Job:
Please transcribe the lines of the material below, from the line containing "Bagjack and older" through the line containing "I likely will", including both of those lines.

※ ※ ※

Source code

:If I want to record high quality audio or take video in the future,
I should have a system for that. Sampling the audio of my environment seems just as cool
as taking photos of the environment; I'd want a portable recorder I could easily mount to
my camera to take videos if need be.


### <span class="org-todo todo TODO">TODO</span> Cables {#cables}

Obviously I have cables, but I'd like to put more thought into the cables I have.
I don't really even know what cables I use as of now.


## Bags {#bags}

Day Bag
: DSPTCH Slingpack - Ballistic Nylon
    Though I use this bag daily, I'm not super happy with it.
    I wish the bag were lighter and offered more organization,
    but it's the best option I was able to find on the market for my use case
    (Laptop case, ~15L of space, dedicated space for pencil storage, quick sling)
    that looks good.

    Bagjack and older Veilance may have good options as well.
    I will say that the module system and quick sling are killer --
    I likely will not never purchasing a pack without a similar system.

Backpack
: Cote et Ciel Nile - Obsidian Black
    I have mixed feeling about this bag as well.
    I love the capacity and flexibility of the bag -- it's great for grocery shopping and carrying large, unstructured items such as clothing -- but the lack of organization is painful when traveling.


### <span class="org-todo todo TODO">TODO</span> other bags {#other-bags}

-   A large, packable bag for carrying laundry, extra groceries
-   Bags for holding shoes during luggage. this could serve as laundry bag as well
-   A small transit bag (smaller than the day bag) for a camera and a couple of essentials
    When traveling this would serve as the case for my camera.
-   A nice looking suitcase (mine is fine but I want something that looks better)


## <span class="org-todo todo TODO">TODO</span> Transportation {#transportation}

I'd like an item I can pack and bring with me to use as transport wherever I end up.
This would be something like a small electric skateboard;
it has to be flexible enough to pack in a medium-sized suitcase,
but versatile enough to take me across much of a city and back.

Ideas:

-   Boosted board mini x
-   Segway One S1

※ ※ ※

Response area:
    Bagjack and older Veilance may have good options as well.
    I will say that the module system and quick sling are killer --
    I likely will not never purchasing a pack without a similar system.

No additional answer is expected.